GENEVA/DUBAI (Reuters) - No country should make the “fatal mistake” of assuming it will be spared the coronavirus, the World Health Organization said on Thursday, as governments from Iran to Australia raced to contain the epidemic’s rapid global spread.
With new infections reported around the world now surpassing those in mainland China, WHO Director General Tedros Adhanom Ghebreyesus said even rich nations should prepare for surprises.
“No country should assume it won’t get cases, that would be a fatal mistake, quite literally,” Tedros said, pointing to Italy, where authorities said three more people had died, bringing the toll from Europe’s worst outbreak of the illness to 17. Confirmed cases there rose to 650.
In addition to stockpiling medical supplies, governments ordered schools shut and canceled big gatherings, including sports events, to try to halt spread of the flu-like disease that emerged in China more than two months ago from an illegal wildlife market.
It is on the decline in China itself after an aggressive containment campaign, but rising elsewhere.
There is particular concern over a case in Japan in which a woman tested positive for the virus for a second time. Second positive tests have also been reported in China and could imply contracting the disease does not confer immunity. Scientists warned that much remains unknown about the virus.
The head of the WHO’s emergency program, Dr. Mike Ryan, said discussions were being held with organizers about the fate of the 2020 Olympics, scheduled for July in Tokyo, although no decision was expected soon.

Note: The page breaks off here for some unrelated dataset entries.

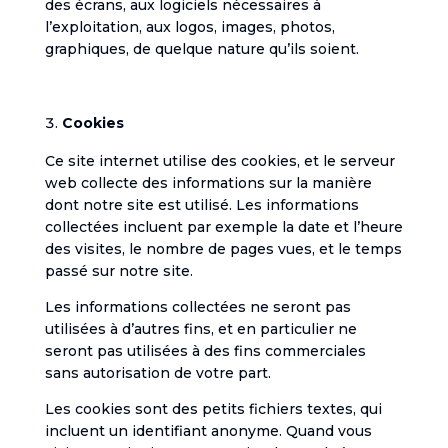
des écrans, aux logiciels nécessaires à
l’exploitation, aux logos, images, photos,
graphiques, de quelque nature qu’ils soient.
Cookies
Ce site internet utilise des cookies, et le serveur
web collecte des informations sur la manière
dont notre site est utilisé. Les informations
collectées incluent par exemple la date et l’heure
des visites, le nombre de pages vues, et le temps
passé sur notre site.
Les informations collectées ne seront pas
utilisées à d’autres fins, et en particulier ne
seront pas utilisées à des fins commerciales
sans autorisation de votre part.
Les cookies sont des petits fichiers textes, qui
incluent un identifiant anonyme. Quand vous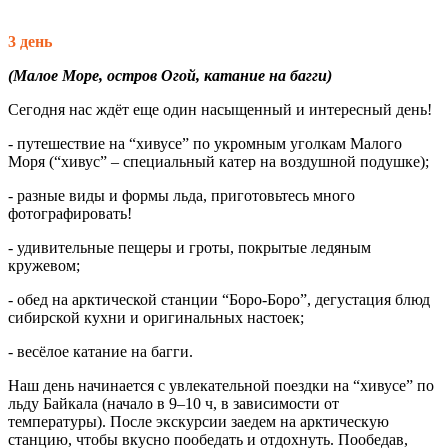
3 день
(Малое Море, остров Огой, катание на багги)
Сегодня нас ждёт еще один насыщенный и интересный день!
- путешествие на “хивусе” по укромным уголкам Малого
Моря (“хивус” – специальный катер на воздушной подушке);
- разные виды и формы льда, приготовьтесь много
фотографировать!
- удивительные пещеры и гроты, покрытые ледяным
кружевом;
- обед на арктической станции “Боро-Боро”, дегустация блюд
сибирской кухни и оригинальных настоек;
- весёлое катание на багги.
Наш день начинается с увлекательной поездки на “хивусе” по
льду Байкала (начало в 9–10 ч, в зависимости от
температуры). После экскурсии заедем на арктическую
станцию, чтобы вкусно пообедать и отдохнуть. Пообедав,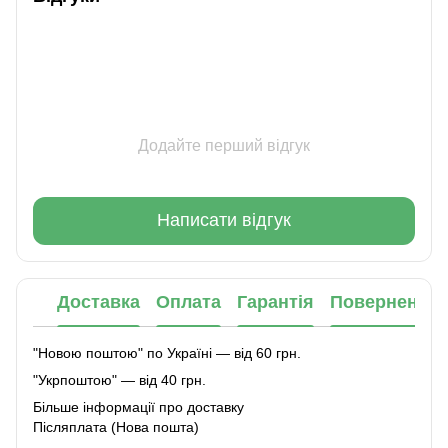
Додайте перший відгук
Написати відгук
Доставка
Оплата
Гарантія
Повернення
"Новою поштою" по Україні — від 60 грн.
"Укрпоштою" — від 40 грн.
Більше інформації про доставку
Післяплата (Нова пошта)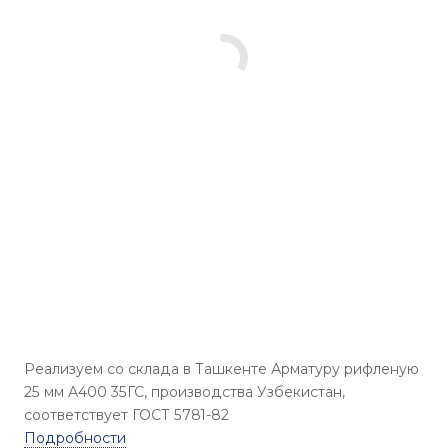
Реализуем со склада в Ташкенте Арматуру рифленую
25 мм А400 35ГС, производства Узбекистан,
соответствует ГОСТ 5781-82
Подробности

Their cancellation or relocation would be a massive blow for Japan, which said it was closing its entire school system for the next month in a bid to prevent spread of the virus.
The new coronavirus had mainly battered China, causing nearly 80,000 infections and more than 2,700 deaths, according to WHO figures. It has spread to another 44 countries, where around 3,500 cases and 54 deaths have been reported.
Though the outbreak meets the definition of a pandemic - widespread contagion across a large region - the WHO has so far held back from using the term.
“This virus has pandemic potential,” Tedros told reporters in Geneva.
He said Iran, Italy and South Korea were at a “decisive point,” still short of sustained community transmission.